Outside of this pandemic, stroke risk for those under 55 was already rising… even as strokes and stroke death risk for older people declines. COVID-19 (as it seems to do) only exacerbated an already growing problem.
After analyzing the research, the Centers for Disease Control (CDC) attributed the increased stroke risk of younger folks to risk factors like obesity, high cholesterol and high blood pressure… conditions usually associated with older adults… and ones that — as I mentioned earlier — can be modified.
Clearly, attention to diet and lifestyle needs to start at a younger age
But just how young?
Well, alarming new research from the CDC estimates that nearly 800,000 kids ages 12 to 17 have high blood pressure based on the guidelines from the American Academy of Pediatrics. It’s most common in kids who are obese.
And high blood pressure often goes unrecognized in the pediatrician’s office because it’s not always checked.
To add insult to injury, hypertension at such a young age puts kids at risk for heart disease and stroke later in life.
And children with persistent hypertension may develop thicker arteries by as early as age 30!
Since high blood pressure is often asymptomatic in kids, parents and grandparents should watch for signs such as headaches and blurry vision. And, very rarely, kids will experience chest pain.
The good news is that hypertension in children, young adults and even seniors doesn’t have to be a lifelong condition.
The best way to have healthy blood pressure and normal blood flow is by maintaining a healthy weight.
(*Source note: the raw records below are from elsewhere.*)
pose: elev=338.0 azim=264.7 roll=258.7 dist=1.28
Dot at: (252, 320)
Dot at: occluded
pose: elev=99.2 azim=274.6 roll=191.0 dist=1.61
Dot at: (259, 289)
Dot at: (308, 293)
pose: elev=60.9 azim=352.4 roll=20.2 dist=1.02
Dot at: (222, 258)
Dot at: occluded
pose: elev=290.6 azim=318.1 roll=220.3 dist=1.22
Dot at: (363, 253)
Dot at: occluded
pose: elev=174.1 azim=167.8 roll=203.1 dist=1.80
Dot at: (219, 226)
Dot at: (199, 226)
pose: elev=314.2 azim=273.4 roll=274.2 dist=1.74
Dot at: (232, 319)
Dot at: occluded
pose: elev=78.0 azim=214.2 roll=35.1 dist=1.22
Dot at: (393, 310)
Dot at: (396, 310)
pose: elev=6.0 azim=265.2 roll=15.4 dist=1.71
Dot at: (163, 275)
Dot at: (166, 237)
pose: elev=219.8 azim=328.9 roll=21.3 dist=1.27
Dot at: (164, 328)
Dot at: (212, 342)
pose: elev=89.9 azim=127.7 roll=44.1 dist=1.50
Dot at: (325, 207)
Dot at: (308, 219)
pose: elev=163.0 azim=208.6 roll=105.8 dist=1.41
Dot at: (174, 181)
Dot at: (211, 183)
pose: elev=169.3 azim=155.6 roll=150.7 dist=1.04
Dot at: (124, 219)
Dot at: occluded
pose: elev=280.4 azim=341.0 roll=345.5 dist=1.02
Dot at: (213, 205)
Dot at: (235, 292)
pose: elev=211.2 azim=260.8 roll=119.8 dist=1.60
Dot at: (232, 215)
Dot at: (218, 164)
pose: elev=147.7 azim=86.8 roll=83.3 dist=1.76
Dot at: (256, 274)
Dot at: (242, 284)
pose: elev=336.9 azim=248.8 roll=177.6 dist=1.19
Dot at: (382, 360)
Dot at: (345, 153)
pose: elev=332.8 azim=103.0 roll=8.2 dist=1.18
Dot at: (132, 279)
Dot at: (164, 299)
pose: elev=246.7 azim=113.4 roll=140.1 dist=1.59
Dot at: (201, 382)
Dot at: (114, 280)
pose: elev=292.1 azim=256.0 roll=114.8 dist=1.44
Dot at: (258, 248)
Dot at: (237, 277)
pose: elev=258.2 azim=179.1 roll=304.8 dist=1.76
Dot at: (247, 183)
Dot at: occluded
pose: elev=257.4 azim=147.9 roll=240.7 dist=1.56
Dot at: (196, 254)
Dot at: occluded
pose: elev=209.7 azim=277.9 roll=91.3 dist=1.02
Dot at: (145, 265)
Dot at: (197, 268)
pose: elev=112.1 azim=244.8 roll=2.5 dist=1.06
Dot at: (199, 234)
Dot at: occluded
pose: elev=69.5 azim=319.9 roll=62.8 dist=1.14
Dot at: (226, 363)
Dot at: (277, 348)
That starts by eating an anti-inflammatory diet of fresh, whole foods including healthy protein, only 100% whole grains and lots of fruits and vegetables, and avoiding simple (and sugar-filled) carbs like bread, pasta and pastries.
Just this one step can make a huge difference in maintaining healthy blood pressure because it eliminates the one thing known to cause weight gain and raise blood pressure: salty, packaged, processed fast food.
If epidemiologists are correct and COVID-19 is going to stay with us for a while, it makes sense to start incorporating these new lifestyle changes ASAP… because data indicates those with cardiovascular disease have a 13.2% chance of dying from it.
Those with diabetes have a 9.2% chance…
And those with high blood pressure have an 8.4% chance.
All conditions that are aggravated by excess weight.
For those without an underlying risk factor, your chances of dying from COVID-19 falls to 0.9%.